Publicada em 17/10/2019 às 09h27.
É #FAKE mensagem que fala em mortes após churrasco com madeira
Mensagem falsa circula desde 2008 e tem voltado a bombar nas redes.

Imagem: Reprodução/G1


Circula pelas redes sociais uma mensagem que diz que três homens morreram durante um churrasco após queimarem madeira de poste de transmissão usado e descartado. É #FAKE.


O texto falso circula nas redes sociais há mais de dez anos e já foi desmentido outras vezes, mas tem voltado a bombar.


A mensagem afirma que os homens morreram envenenados por causa da volatização do arsênico presente na madeira, em Itaiópolis, uma cidade com pouco mais de 20 mil habitantes, em Santa Catarina. O prefeito da cidade, Reginaldo José Fernandes Luiz, diz que é tudo mentira. "É uma fake news das mais absurdas que podem existir. Aqui em Itaiópolis nada disso aconteceu", afirma.


O texto que circula nas redes sociais é finalizado com a assinatura do professor Tetuo Hara, da Universidade Federal de Viçosa. A instituição informa que ele realmente trabalhou lá, mas está aposentado. Ele diz, no entanto, que jamais escreveu tal carta.

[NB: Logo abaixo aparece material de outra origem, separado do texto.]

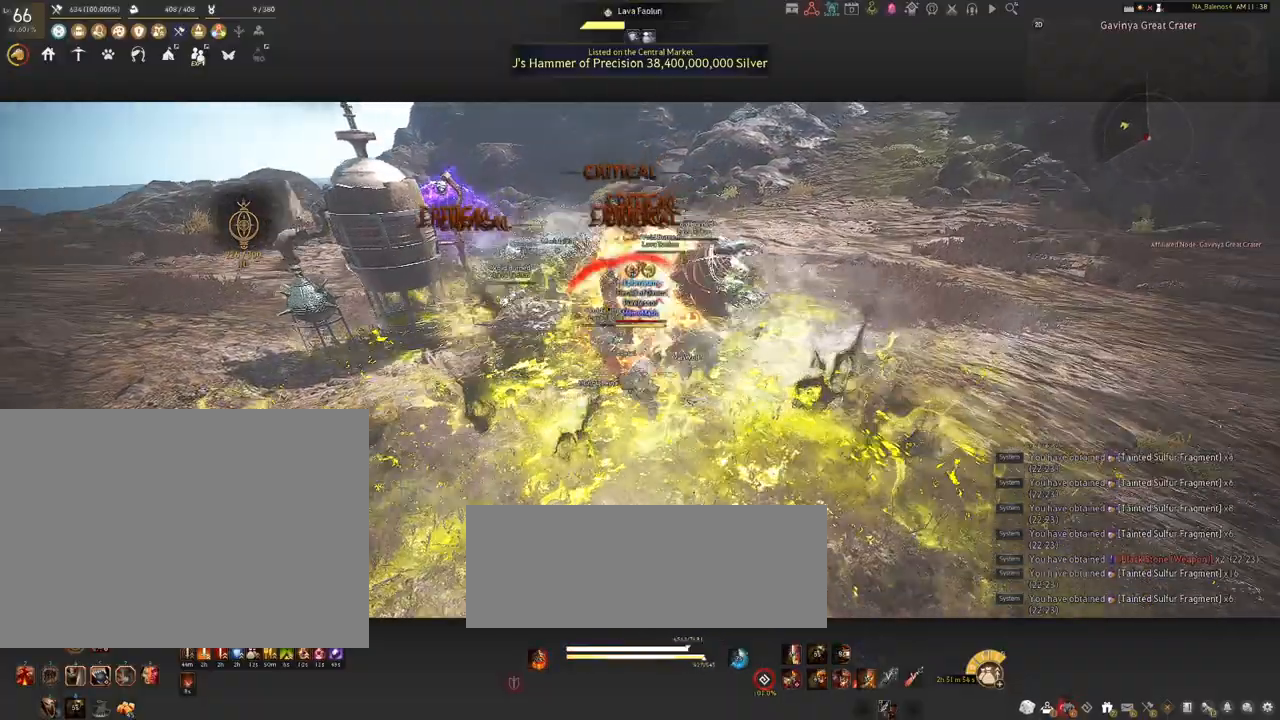
{"keys": ["s", "shift"], "mouse": ["right"], "events": [[317, "s", "down"], [317, "shift", "down"], [484, "mouse_right", "down"]]}
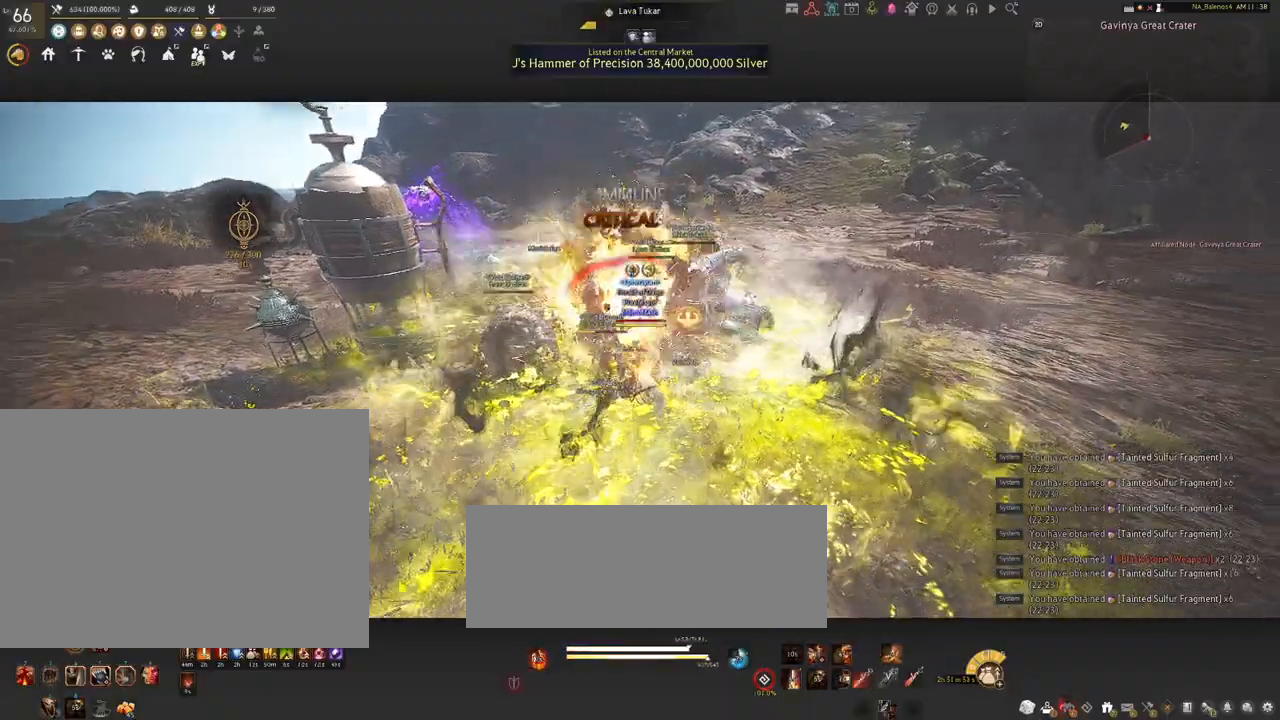
{"keys": ["s", "shift"], "mouse": ["right"], "events": []}
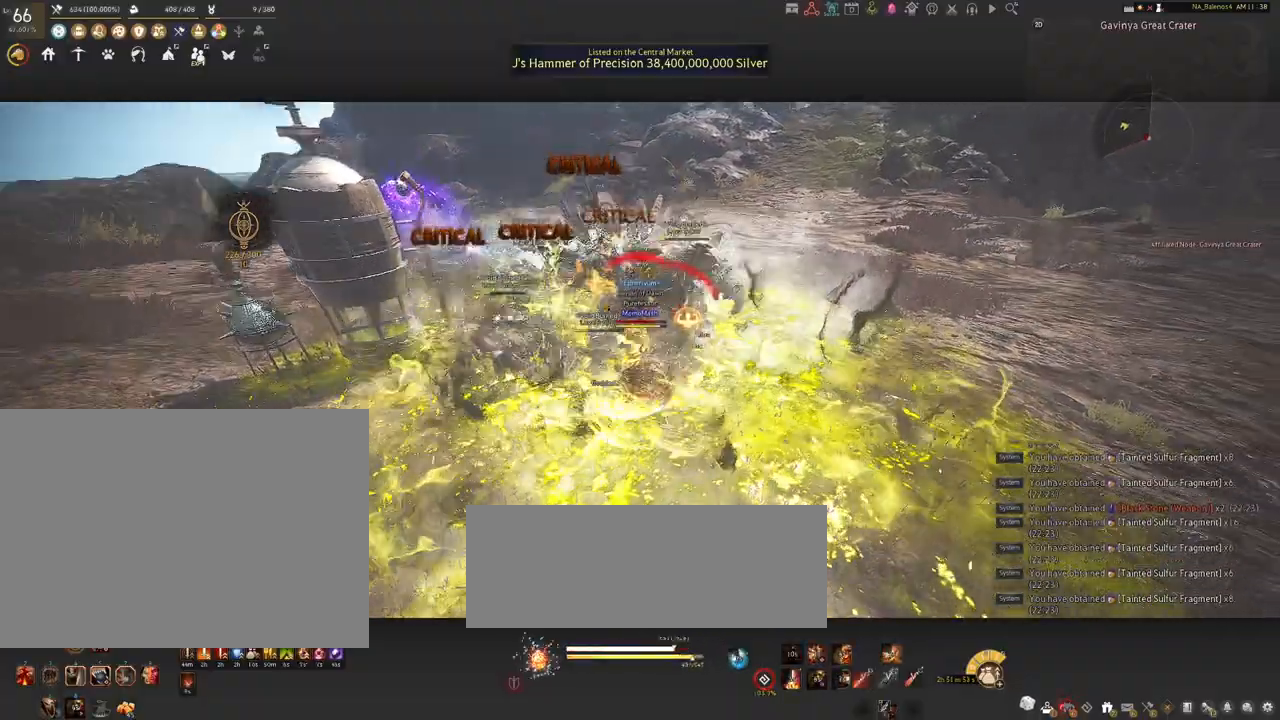
{"keys": [], "mouse": ["right"], "events": [[350, "s", "up"], [350, "shift", "up"]]}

Química, mestre em tecnologia ambiental e pesquisadora do Instituto de Pesquisas Tecnológicas, a coordenadora técnica da Associação Brasileira de Preservadores de Madeira (ABPM), Gisleine Aparecida da Silva, afirma que a mensagem contém vários erros.

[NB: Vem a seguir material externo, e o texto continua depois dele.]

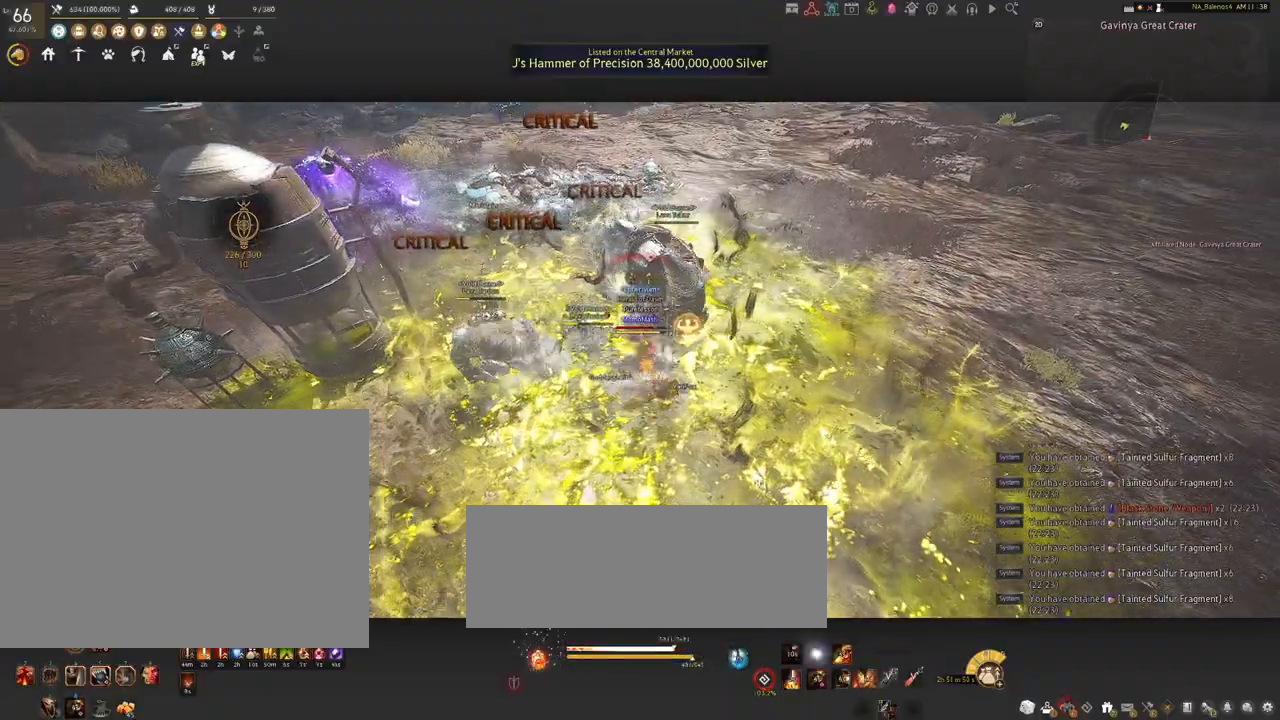
{"keys": [], "mouse": ["right"], "events": []}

Em primeiro lugar, ela diz que essa madeira é tratada com cobre, cromo e arsênio (e não cobalto, como diz o texto falso). Existe um limite seguro para o uso dessas substâncias e todo o processo é controlado por normas técnicas, afirma.


Apesar disso, não é mesmo recomendado queimar madeira dessa procedência, assim como não é recomendável queimar nenhuma madeira industrializada. Ela também não deve ser utilizada como tábua de carne e cocho de animais, por exemplo.


Gisleine diz, porém, que o tratamento da madeira ocorre de forma fechada: os produtos são diluídos no tratamento da madeira sob pressão e, quando penetram, reagem com os componentes da madeira e formam compostos insolúveis.


Engenheiro civil, especialista em estruturas de madeira e presidente do Sindicato da Madeira de Ponta Grossa, o empresário Leonardo Puppi Bernardi, que foi diretor de normatização da ABPM, afirma ainda que a quantidade de arsênio presente na madeira é insuficiente para intoxicar uma pessoa.


Ele acredita que a difusão do boato atende a objetivos comerciais de concorrentes das empresas de madeira tratada. E explica que o arsênio presente na madeira serve para evitar cupins, o cobre, para evitar fungos, e o cromo, para fixar as substâncias.


O setor de preservação de madeira é regulado por uma série de normas técnicas. Existe um comitê brasileiro de madeira que atua para regular todas as questões relativas ao setor, entre elas o tratamento da madeira, com normas específicas para postes, dormentes, mourões, carreteis, estruturas e construção civil.